This project demonstrates how to perform object detection and image segmentation using YOLO-NAS for object detection and SAM for image segmentation. YOLO-NAS developed by DeciAi is a state-of-the-art object detection model optimized for both accuracy and low-latency inference. SAM, on the other hand, is a powerful segmentation model developed by Meta AI.
- Python
- OpenCV
- PyTorch
- Numpy
- Matplotlib
YOLO-NAS, short for You Only Look Once with Neural Architecture Search, is a cutting-edge object detection model optimized for both accuracy and low-latency inference. Developed by Deci, YOLO-NAS employs state-of-the-art techniques like Quantization Aware Blocks and selective quantization for superior performance. It sets a new standard for state-of-the-art (SOTA) object detection, making it an ideal choice for a wide range of applications including autonomous vehicles, robotics, and video analytics.
- Utilizes Quantization Aware Blocks for efficient inference without sacrificing accuracy.
- Incorporates AutoNAC technology for optimal architecture design, balancing accuracy, speed, and complexity.
- Supports INT8 quantization for unprecedented runtime performance.
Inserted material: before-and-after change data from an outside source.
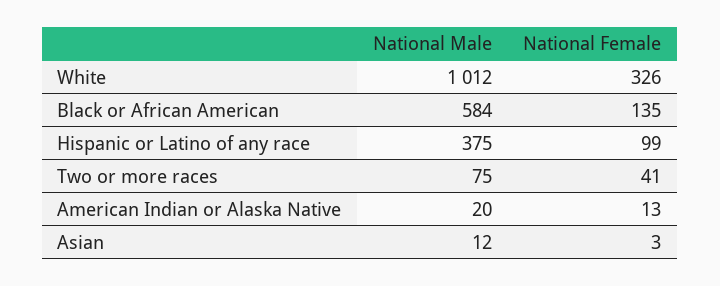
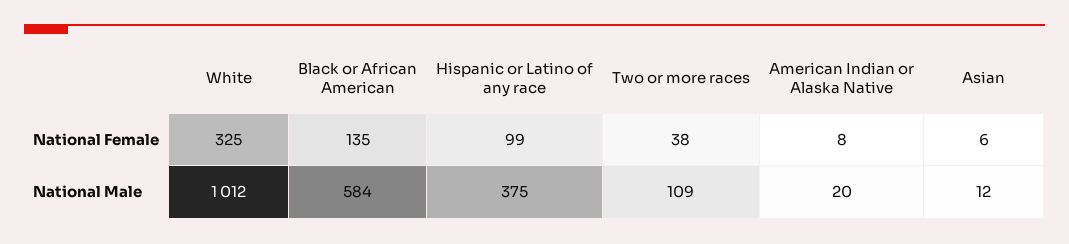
  {
    "National Male": {
      "White": 1012,
      "Black or African American": 584,
      "Hispanic or Latino of any race": 375,
-     "Two or more races": 75,
+     "Two or more races": 109,
      "American Indian or Alaska Native": 20,
      "Asian": 12
    },
    "National Female": {
-     "White": 326,
+     "White": 325,
      "Black or African American": 135,
      "Hispanic or Latino of any race": 99,
-     "Two or more races": 41,
+     "Two or more races": 38,
-     "American Indian or Alaska Native": 13,
+     "American Indian or Alaska Native": 8,
-     "Asian": 3
+     "Asian": 6
    }
  }

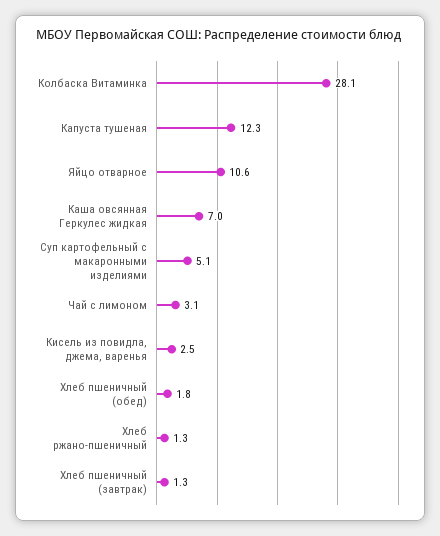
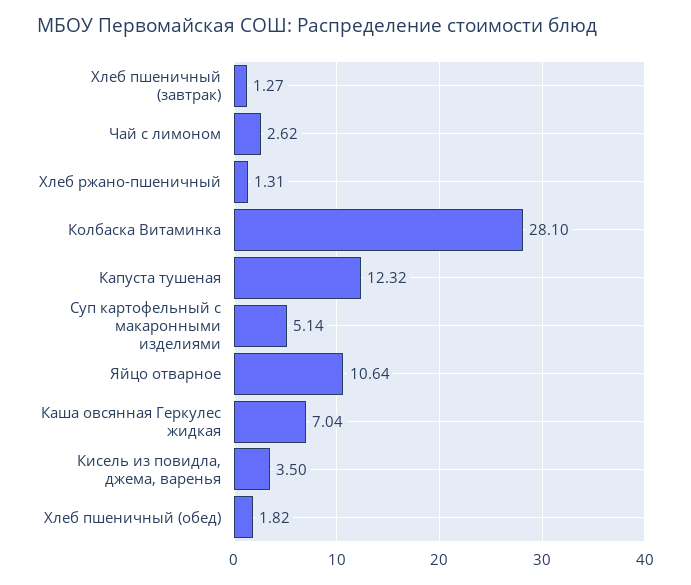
  {
    "Колбаска Витаминка": 28.1,
    "Капуста тушеная": 12.32,
    "Яйцо отварное": 10.64,
    "Каша овсянная Геркулес жидкая": 7.04,
    "Суп картофельный с макаронными изделиями": 5.14,
-   "Чай с лимоном": 3.1,
+   "Чай с лимоном": 2.62,
-   "Кисель из повидла, джема, варенья": 2.5,
+   "Кисель из повидла, джема, варенья": 3.5,
    "Хлеб пшеничный (обед)": 1.82,
    "Хлеб ржано-пшеничный": 1.31,
    "Хлеб пшеничный (завтрак)": 1.27
  }

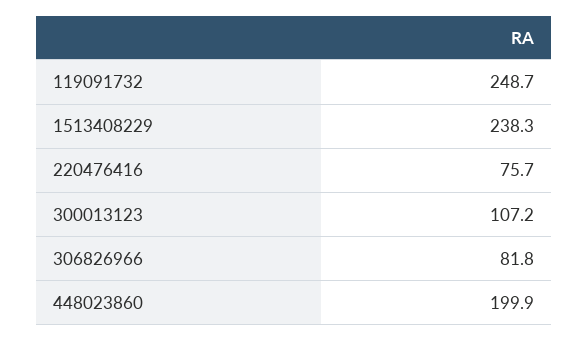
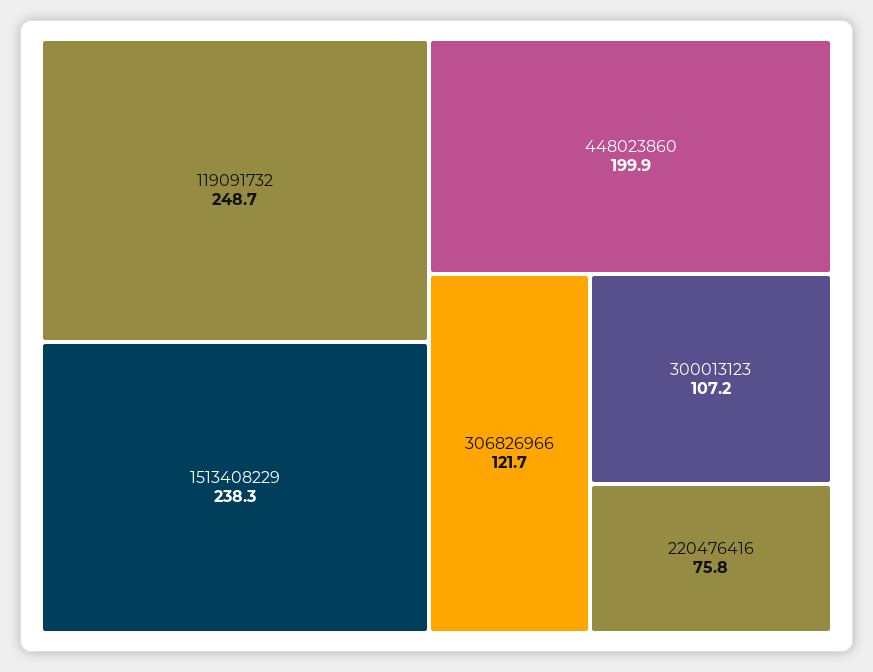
  {
    "119091732": 248.7,
    "1513408229": 238.3,
-   "220476416": 75.7,
+   "220476416": 75.8,
    "300013123": 107.2,
-   "306826966": 81.8,
+   "306826966": 121.7,
    "448023860": 199.9
  }

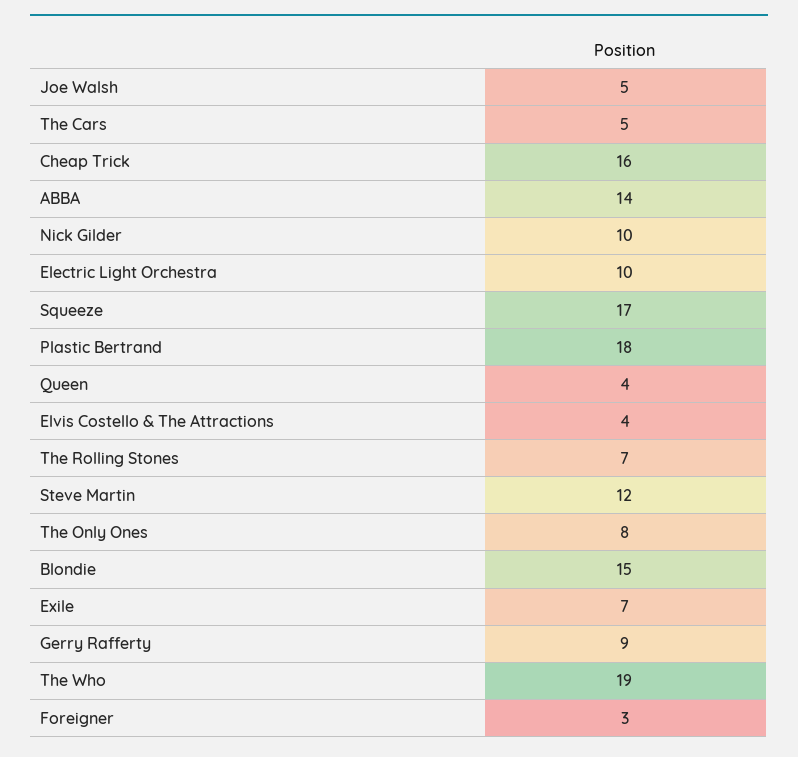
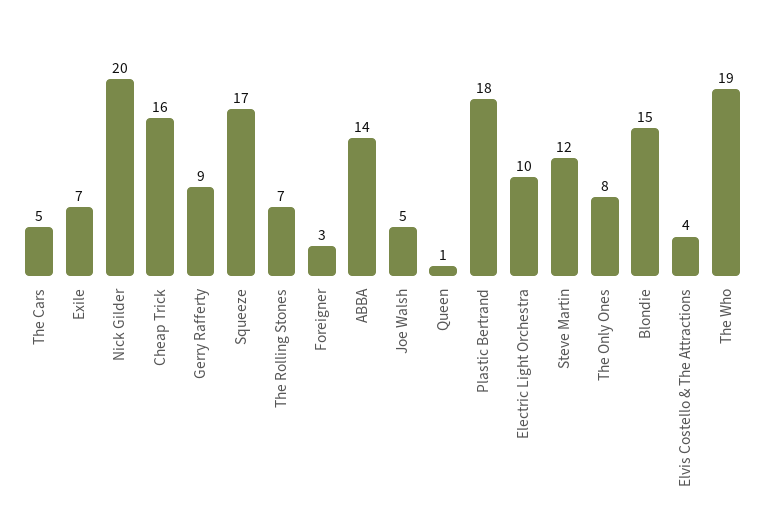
  {
    "Joe Walsh": 5,
    "The Cars": 5,
    "Cheap Trick": 16,
    "ABBA": 14,
-   "Nick Gilder": 10,
+   "Nick Gilder": 20,
    "Electric Light Orchestra": 10,
    "Squeeze": 17,
    "Plastic Bertrand": 18,
-   "Queen": 4,
+   "Queen": 1,
    "Elvis Costello & The Attractions": 4,
    "The Rolling Stones": 7,
    "Steve Martin": 12,
    "The Only Ones": 8,
    "Blondie": 15,
    "Exile": 7,
    "Gerry Rafferty": 9,
    "The Who": 19,
    "Foreigner": 3
  }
- Employs a hybrid quantization method that selectively quantizes certain parts of the model, reducing information loss and balancing latency and accuracy.
- Pre-training regimen includes automatically labeled data, self-distillation, and large datasets.
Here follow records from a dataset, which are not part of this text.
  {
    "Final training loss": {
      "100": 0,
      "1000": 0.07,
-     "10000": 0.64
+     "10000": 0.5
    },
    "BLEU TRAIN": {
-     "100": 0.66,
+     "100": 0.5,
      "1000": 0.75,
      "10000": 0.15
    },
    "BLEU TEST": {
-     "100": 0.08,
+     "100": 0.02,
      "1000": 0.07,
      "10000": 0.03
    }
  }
- Available under an open-source license with pre-trained weights for research use on SuperGradients, Deci’s PyTorch-based computer vision training library.
- Quantization-aware blocks: These blocks are designed to be quantized efficiently, which can improve performance and reduce latency.
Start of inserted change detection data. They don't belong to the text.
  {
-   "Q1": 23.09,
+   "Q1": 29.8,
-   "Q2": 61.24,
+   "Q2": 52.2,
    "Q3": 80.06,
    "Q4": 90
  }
- Selective quantization: This technique allows for quantization of specific layers of the model without sacrificing accuracy.
- Attention mechanism: This mechanism allows the model to focus on the most important parts of an image, which can improve accuracy and reduce inference time.
YOLO-NAS undergoes a multi-phase training process that includes pre-training on Object365, COCO Pseudo-Labeled data, Knowledge Distillation (KD), and Distribution Focal Loss (DFL). The model is meticulously trained on Objects365, a comprehensive dataset with 2 million images and 365 categories, for 25-40 epochs, ensuring robust performance.
SAM (Segment Anything Model) is a large language model from Meta AI that can be used to segment objects in images with high accuracy. SAM is trained on a massive dataset of images and segmentation masks, and it can be used to generate masks for all objects in an image, or for specific objects or regions of interest.
- Foreground/background points
- Bounding box
- Mask
Note: Text prompts are explored in the research paper but the capability is not released.
- A ViT-H image encoder that runs once per image and outputs an image embedding.
- A prompt encoder that embeds input prompts such as clicks or boxes.
- A lightweight transformer-based mask decoder that predicts object masks from the image embedding and prompt embeddings.
- The image encoder has 632M parameters.
- The prompt encoder and mask decoder have 4M parameters.
The model was trained on the SA-1B dataset.
SAM is designed to be efficient enough to power its data engine. It is decoupled into a one-time image encoder and a lightweight mask decoder that can run in a web browser in just a few milliseconds per prompt.
Note: SAM is still under development, but it has the potential to revolutionize the way we interact with images and videos.